Sikap tubuh Presiden Korea Selatan ketika meminta maaf kepada rakyatnya dan menyatakan siap menerima sanksi apapun (sumber : beritasatu.com)
Teten menambahkan, data-data koruptor itu akan berguna bagi pebisnis yang kelak diajak berbisnis oleh koruptor, sehingga mereka bisa menghindari jika tak ingin terkena masalah di kemudian hari. Jika koruptor itu setelah bebas dicalonkan oleh partai politik untuk menjadi caleg atau ikut dalam Pilkada, maka profil si koruptor akan menyala merah, sehingga masyarakat bisa ikut mengajak untuk tak memilihnya. Teten bertekad akan terus menggarap ensiklopedi koruptor itu agar data-data koruptor bisa abadi sehingga sanak keluarganya malu. Dengan cara ini diharapkan orang yang akan korupsi jadi jera karena karakter dan masa depannya sudah dibunuh.
Jika apa yang dilakukan KPK dan para aktivis anti korupsi dengan memborgol dan memakaikan baju tahanan, lalu memiskinkan dan terakhir memuat semua data diri dan keluarga koruptor dalam ensiklopedia online yang bisa diakses siapa saja, kapan saja dan sampai kapanpun, tetap tak bisa membuat jera, mungkin kita perlu mengimpor Presiden dari China. Seorang pemimpin yang berani menyediakan peti mati sejumlah menteri kabinetnya plus 1 peti lagi untuk dirinya sendiri saat dilantik, dengan maksud siapapun yang korupsi akan dihukum mati. Bukan Presiden yang cuma bisa berkata dirinya tahu siapa saja Menterinya yang terlibat korupsi, tapi ia enggan mencopotnya dan hanya menyuruh mundur sukarela lewat sindiran.
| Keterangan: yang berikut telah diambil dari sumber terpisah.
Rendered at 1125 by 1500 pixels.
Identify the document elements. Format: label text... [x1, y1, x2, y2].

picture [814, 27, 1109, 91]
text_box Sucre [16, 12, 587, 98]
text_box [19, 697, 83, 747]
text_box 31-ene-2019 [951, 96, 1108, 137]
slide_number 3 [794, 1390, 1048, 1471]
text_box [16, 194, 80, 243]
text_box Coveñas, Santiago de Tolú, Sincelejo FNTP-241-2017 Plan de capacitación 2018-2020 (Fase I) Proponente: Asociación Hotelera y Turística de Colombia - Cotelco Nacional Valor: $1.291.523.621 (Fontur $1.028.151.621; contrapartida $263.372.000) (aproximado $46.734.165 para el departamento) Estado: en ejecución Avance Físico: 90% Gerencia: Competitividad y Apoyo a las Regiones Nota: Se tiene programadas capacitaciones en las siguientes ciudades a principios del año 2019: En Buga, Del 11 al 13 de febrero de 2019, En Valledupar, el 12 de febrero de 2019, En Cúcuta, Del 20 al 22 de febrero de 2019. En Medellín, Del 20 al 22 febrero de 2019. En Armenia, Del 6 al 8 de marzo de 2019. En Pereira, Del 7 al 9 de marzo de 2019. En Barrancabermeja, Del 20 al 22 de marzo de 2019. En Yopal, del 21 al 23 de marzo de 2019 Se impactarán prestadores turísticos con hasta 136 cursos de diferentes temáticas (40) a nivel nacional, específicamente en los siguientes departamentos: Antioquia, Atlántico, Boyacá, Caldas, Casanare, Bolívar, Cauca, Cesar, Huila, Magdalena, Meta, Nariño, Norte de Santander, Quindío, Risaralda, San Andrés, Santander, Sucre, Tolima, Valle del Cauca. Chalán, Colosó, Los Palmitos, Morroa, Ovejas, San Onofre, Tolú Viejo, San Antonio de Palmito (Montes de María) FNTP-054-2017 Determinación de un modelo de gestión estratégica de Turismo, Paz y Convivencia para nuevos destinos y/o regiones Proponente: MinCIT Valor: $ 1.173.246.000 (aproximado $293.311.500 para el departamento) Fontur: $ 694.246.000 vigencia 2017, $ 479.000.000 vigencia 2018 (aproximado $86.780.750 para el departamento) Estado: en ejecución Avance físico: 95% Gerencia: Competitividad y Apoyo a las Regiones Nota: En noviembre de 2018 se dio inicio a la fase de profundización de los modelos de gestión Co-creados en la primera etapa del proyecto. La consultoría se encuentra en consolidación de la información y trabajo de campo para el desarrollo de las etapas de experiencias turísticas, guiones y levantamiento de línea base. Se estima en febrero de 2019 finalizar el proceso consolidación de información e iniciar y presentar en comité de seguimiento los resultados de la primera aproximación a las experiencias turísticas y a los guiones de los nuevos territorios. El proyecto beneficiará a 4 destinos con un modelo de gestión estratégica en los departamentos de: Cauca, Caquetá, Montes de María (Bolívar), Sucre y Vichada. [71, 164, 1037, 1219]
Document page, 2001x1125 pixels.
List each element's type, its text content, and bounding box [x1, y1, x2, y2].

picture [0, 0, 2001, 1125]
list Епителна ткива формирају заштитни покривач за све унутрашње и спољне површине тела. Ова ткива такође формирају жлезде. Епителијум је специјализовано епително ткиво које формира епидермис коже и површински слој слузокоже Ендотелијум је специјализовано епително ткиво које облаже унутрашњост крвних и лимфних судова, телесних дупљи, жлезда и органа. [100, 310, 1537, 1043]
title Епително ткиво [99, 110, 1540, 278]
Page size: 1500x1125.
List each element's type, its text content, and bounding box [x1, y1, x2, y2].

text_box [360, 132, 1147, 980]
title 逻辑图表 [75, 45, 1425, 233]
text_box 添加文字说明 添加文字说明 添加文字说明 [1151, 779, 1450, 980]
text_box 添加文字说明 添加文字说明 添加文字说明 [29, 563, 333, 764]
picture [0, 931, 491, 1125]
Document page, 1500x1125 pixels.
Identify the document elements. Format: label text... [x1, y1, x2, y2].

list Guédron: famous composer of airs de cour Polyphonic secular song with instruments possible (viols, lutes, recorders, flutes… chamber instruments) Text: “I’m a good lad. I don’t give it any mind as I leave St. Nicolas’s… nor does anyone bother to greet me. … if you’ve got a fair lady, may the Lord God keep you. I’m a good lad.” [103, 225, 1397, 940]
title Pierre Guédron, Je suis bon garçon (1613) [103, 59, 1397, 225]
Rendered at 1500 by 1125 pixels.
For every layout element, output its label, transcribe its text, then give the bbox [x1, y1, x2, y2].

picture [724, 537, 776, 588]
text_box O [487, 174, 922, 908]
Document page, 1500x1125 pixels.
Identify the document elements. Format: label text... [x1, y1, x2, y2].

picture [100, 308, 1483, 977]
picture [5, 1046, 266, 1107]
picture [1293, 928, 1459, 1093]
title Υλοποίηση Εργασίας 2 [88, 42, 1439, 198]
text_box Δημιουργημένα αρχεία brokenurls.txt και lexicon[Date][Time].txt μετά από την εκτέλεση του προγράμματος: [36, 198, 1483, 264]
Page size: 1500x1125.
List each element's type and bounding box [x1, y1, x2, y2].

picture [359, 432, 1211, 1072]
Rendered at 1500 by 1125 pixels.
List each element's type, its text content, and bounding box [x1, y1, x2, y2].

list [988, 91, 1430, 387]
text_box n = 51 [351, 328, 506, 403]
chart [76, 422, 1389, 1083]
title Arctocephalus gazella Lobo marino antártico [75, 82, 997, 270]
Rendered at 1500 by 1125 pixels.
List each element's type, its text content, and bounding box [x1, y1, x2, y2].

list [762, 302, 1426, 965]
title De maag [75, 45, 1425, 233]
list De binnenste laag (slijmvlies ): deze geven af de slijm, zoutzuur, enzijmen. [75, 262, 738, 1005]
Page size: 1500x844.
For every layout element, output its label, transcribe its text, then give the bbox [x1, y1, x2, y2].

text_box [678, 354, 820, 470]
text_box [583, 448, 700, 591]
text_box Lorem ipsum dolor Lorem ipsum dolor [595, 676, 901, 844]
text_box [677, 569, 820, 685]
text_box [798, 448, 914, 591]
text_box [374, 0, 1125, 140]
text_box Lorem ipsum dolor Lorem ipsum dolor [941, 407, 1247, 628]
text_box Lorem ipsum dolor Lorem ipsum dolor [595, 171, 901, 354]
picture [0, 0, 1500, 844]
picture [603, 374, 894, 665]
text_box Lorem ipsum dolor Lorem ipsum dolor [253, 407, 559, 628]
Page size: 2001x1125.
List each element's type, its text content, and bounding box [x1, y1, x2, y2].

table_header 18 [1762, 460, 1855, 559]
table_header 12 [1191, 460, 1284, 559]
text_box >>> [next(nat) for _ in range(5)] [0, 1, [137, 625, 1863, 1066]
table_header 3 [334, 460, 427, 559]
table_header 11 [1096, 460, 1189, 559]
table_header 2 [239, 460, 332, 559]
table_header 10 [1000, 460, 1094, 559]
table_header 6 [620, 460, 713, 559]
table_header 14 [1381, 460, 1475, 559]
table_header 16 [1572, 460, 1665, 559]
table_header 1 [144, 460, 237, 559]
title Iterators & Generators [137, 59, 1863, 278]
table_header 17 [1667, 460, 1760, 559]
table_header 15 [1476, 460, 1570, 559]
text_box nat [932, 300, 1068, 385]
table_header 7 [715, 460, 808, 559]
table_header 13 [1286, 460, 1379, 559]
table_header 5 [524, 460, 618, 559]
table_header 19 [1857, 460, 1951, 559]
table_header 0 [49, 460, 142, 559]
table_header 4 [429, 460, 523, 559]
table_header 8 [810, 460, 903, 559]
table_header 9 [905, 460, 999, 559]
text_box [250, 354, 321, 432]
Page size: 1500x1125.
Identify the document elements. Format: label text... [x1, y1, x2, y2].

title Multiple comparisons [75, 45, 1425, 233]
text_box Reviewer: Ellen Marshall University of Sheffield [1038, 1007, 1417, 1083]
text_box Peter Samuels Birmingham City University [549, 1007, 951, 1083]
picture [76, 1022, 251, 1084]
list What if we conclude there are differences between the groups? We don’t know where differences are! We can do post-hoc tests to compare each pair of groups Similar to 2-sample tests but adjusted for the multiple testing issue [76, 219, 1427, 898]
Negeri ini sudah terlalu lama menderita, rakyatnya sudah begitu banyak yang dimiskinkan, semua karena perilaku korup mereka yang mengemban amanah di eksekutif, legislatif dan yudikatif. Kalau semua hal tak mempan lagi mengatasi perilaku koruptor, mungkin kelak akan tiba masanya rakyat yang marah mengadili pejabatnya, seperti rakyat Rumania memperlakukan keluarga Presiden Nikolae Caucescu tahun 1989 lalu. Atau…, hukum gantung di Monas mungkin ampuh? Ah…, yang mengucap sumpah pun kini tak berani lagi mengulang sumpahnya, bahkan marah jika diingatkan sesumbarnya untuk digantung di Monas.